I diritti, prima distribuiti tra le «generazioni» che ne scandivano
l´origine storica, si riunificato così intorno alla persona e si presentano
come indivisibili: non si possono riconoscere i diritti civili o politici e
negare quelli sociali o quelli «nuovi», e viceversa. Se si seguono i titoli
delle diverse parti della Carta dei diritti fondamentali dell´Unione
europea, si può cogliere il filo che li lega tutti: dignità, libertà,
eguaglianza, solidarietà, cittadinanza, giustizia. Sono i valori che
definiscono la posizione di ciascuno, ma pure le modalità del processo
democratico. Neppure questo può essere indifferente alla concreta situazione
delle persone. Il riconoscimento per tutti del diritto di voto libero ed
eguale non può fare astrazione dalle condizioni materiali in cui viene
esercitato.

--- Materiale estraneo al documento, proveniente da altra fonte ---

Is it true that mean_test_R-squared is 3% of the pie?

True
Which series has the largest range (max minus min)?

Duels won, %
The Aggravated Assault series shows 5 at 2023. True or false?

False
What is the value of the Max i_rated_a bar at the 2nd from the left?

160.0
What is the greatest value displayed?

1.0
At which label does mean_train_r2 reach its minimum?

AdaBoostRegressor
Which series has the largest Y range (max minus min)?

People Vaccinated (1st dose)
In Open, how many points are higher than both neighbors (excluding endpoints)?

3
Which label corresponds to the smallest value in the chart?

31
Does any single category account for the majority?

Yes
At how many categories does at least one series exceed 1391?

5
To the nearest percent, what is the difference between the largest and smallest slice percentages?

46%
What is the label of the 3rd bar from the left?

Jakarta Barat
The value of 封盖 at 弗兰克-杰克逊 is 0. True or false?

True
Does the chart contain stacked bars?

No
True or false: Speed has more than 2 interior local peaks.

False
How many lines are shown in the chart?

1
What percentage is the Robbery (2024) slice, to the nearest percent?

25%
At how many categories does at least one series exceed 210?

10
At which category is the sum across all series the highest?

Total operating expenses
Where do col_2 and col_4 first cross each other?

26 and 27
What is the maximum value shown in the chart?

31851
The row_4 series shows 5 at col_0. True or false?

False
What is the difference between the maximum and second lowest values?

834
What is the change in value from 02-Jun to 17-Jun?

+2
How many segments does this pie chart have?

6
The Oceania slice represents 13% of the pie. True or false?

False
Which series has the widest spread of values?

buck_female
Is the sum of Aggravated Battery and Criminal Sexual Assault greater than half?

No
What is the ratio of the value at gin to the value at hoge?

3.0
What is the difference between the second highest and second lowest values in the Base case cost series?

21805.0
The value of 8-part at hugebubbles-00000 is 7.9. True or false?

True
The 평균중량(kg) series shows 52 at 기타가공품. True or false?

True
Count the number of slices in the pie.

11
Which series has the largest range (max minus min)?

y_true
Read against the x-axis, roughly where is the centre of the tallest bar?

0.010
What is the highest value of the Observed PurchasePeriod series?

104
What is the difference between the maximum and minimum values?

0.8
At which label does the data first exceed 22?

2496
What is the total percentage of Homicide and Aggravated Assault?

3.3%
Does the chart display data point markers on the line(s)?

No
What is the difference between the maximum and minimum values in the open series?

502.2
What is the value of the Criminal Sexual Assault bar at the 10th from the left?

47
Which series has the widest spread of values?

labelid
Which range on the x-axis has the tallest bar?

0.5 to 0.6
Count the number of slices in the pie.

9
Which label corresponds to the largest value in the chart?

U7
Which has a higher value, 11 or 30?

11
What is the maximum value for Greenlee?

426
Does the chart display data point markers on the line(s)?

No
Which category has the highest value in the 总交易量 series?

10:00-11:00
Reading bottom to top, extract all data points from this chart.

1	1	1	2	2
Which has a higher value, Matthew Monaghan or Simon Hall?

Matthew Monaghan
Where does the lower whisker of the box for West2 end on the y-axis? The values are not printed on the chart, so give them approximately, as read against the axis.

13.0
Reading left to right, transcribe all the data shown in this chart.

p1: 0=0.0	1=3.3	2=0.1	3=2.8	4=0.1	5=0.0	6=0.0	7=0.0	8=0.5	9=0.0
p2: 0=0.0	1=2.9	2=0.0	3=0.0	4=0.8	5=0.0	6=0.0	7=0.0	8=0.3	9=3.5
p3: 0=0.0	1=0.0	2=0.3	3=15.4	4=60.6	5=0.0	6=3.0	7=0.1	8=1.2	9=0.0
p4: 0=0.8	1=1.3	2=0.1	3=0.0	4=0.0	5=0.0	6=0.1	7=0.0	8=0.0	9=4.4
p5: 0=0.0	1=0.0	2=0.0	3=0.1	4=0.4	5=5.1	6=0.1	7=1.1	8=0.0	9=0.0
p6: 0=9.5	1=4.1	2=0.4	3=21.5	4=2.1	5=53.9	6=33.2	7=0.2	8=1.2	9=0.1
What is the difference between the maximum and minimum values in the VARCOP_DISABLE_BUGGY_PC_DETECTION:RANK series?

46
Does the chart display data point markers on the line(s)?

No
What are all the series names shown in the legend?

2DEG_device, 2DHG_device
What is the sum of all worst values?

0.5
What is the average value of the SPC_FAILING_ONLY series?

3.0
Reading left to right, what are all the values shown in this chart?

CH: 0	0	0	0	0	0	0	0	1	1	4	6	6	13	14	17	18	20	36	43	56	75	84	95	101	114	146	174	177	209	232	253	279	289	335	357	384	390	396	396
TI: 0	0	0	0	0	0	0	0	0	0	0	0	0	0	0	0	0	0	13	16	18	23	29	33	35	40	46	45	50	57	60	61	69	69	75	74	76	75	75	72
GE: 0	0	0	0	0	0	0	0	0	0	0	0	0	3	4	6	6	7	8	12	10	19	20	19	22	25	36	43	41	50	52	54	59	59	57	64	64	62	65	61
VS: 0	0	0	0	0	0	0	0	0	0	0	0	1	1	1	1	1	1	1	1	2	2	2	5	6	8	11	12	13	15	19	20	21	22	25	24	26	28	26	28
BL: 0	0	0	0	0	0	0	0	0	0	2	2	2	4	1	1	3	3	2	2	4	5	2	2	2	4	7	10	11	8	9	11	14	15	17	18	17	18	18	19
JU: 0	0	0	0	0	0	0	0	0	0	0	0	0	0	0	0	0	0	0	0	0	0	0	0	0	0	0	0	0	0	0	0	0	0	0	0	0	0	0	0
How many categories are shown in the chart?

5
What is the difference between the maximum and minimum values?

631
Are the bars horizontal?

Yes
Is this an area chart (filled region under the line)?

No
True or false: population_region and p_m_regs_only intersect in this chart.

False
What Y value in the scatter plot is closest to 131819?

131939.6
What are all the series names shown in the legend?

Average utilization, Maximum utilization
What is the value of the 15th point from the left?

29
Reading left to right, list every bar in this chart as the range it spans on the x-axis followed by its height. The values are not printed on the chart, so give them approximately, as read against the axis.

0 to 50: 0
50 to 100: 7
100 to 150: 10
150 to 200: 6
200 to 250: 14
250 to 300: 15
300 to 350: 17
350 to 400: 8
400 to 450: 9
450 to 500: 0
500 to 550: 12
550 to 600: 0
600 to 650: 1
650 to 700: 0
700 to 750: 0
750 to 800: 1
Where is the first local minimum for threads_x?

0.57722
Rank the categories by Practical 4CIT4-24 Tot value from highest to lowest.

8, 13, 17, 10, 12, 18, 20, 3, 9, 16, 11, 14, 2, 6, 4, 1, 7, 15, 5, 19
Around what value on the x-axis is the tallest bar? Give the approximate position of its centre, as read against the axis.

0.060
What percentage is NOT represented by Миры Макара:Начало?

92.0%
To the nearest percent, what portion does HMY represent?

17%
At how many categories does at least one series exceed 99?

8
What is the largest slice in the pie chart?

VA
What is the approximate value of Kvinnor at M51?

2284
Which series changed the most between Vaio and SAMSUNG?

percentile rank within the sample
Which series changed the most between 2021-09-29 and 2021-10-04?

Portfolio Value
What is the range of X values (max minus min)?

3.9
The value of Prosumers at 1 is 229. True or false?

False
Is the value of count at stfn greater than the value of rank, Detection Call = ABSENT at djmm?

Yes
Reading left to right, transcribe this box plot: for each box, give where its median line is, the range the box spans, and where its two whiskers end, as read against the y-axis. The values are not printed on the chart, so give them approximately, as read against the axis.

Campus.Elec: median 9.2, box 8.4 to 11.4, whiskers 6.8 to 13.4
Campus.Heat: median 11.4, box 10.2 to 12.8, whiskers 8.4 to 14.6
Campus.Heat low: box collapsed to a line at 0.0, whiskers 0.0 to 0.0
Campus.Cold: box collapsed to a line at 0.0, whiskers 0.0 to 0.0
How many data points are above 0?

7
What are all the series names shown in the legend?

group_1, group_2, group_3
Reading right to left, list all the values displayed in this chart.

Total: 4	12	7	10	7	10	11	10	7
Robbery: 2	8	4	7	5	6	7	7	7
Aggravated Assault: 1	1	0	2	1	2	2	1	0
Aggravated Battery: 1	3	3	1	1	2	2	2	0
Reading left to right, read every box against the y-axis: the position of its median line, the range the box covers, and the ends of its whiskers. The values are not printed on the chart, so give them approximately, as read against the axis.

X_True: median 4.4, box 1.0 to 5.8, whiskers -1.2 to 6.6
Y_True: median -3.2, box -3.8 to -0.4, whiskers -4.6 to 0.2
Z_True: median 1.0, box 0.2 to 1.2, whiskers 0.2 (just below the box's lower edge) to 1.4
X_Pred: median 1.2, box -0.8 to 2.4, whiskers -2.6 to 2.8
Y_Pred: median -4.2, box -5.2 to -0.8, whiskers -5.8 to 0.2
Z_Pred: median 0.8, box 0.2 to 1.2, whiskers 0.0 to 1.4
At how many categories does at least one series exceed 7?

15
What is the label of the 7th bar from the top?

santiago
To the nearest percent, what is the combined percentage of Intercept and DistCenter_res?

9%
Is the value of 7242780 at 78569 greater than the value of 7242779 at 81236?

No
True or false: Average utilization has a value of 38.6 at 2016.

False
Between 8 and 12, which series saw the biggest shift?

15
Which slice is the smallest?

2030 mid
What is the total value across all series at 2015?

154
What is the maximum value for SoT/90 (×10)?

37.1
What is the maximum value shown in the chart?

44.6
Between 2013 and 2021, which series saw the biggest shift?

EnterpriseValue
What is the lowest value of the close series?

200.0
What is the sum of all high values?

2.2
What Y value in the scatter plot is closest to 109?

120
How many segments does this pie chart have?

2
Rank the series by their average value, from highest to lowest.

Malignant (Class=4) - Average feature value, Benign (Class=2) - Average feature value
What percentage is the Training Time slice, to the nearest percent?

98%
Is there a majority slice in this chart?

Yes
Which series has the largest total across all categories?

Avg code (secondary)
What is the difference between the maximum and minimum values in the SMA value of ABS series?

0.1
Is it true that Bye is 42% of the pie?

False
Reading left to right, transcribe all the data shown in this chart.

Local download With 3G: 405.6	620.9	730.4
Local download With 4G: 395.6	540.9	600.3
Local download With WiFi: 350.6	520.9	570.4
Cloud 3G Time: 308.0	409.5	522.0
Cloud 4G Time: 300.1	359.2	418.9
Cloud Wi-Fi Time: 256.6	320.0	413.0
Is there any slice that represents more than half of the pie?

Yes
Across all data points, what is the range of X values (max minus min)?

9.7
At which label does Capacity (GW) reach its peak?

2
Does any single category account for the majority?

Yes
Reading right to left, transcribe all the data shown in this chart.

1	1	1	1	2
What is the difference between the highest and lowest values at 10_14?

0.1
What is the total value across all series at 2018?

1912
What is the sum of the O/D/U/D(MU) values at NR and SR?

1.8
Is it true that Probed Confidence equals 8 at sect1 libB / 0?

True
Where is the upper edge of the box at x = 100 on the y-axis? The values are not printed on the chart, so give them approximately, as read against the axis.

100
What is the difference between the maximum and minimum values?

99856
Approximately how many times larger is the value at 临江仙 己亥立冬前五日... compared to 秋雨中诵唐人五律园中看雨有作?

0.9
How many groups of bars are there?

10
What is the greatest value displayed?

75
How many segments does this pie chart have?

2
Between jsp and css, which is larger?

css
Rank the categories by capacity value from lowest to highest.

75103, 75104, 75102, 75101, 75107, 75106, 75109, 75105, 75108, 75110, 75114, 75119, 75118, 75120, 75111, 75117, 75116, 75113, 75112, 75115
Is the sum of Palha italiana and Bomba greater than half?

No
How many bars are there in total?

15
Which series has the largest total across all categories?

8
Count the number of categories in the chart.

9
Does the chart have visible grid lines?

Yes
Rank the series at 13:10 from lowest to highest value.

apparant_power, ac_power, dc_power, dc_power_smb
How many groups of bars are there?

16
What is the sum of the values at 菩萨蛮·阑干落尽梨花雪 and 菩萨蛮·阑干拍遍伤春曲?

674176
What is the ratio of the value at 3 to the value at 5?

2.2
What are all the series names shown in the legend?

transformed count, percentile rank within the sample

Istruzione, lavoro, abitazione diventano così precondizioni
della partecipazione effettiva dei cittadini, dunque della stessa qualità
della democrazia.
Ma accanto ai diritti dei singoli compaiono con forza crescente grandi
diritti collettivi e, con essi, nuovi soggetti ai quali far riferimento. Qui
il catalogo si arricchisce con inediti tratti di novità. Incontriamo i
diritti dei popoli all´autodeterminazione, alla loro lingua, alla libera
gestione delle loro risorse; il diritto alla tutela dell´ambiente, che
richiama la necessità di uno sviluppo sostenibile; il diritto al cibo, che
diventa diritto alla vita per intere popolazione prigioniere del dramma
della fame; il diritto alla conoscenza, che mette radicalmente in
discussione la logica proprietaria, il copyright e il brevetto, si tratti di
assicurare le medicine agli africani malati di Aids o scaricare liberamente
musica da Internet. Compare il diritto di ingerenza umanitaria, suscitando
il timore che si tratti di un nuovo travestimento del diritto del più forte.
Su tutti si staglia, difficilissimo ma ineludibile, il diritto alla pace.
Sono tutti diritti fortemente «oppositivi» rispetto all´ordine ed alle
logiche prevalenti, proiettati verso il futuro e nei quali si coglie una
deliberata, e persino smisurata, ambizione di ridisegnare le coordinate del
mondo. Indicano la necessità di creare spazi e beni comuni, ai quali tutti
possano liberamente accedere, ponendo il tema delle modalità di
distribuzione dei beni: attraverso il mercato o attraverso i diritti? E
danno così evidenza anche a contraddizioni profonde: come risolvere, ad
esempio, il conflitto tra un paese che, esercitando insieme il diritto alla
libera gestione delle proprie risorse e quello alla sopravvivenza dei
cittadini, distrugge risorse naturali che, come le grandi foreste,
contribuiscono all´equilibrio ecologico dell´intero pianeta?
A quali soggetti sono riferibili questi diversi diritti? Tornano qui entità
astratte e disincarnate: l´umanità, le generazioni future, la natura, il
mercato. Ma chi parla in nome dell´umanità e delle generazioni future? Quale
peso dev´essere attribuito alle leggi della natura e del mercato? Dopo che
la conquistata concretezza della persona aveva reso immediatamente
identificabili gli attori della vicenda dei diritti, si fa concreto il
rischio di lasciar spazio a logiche autoritarie, a soggetti che si
appropriano del potere di rappresentare l´umanità o la natura.
Il riferimento alle generazioni future non è una invenzione dei tempi
nostri. Nella Costituzione francese del 1793 si dice esplicitamente che «una
generazione non ha il potere di assoggettare alle proprie leggi le
generazioni future». Questa limitazione di potere si traduce in una più
diretta assunzione di responsabilità verso il futuro nel suggestivo detto
degli indiani d´America: «non abbiamo ricevuto la terra in eredità dai
nostri padri, ma in prestito dai nostri nipoti».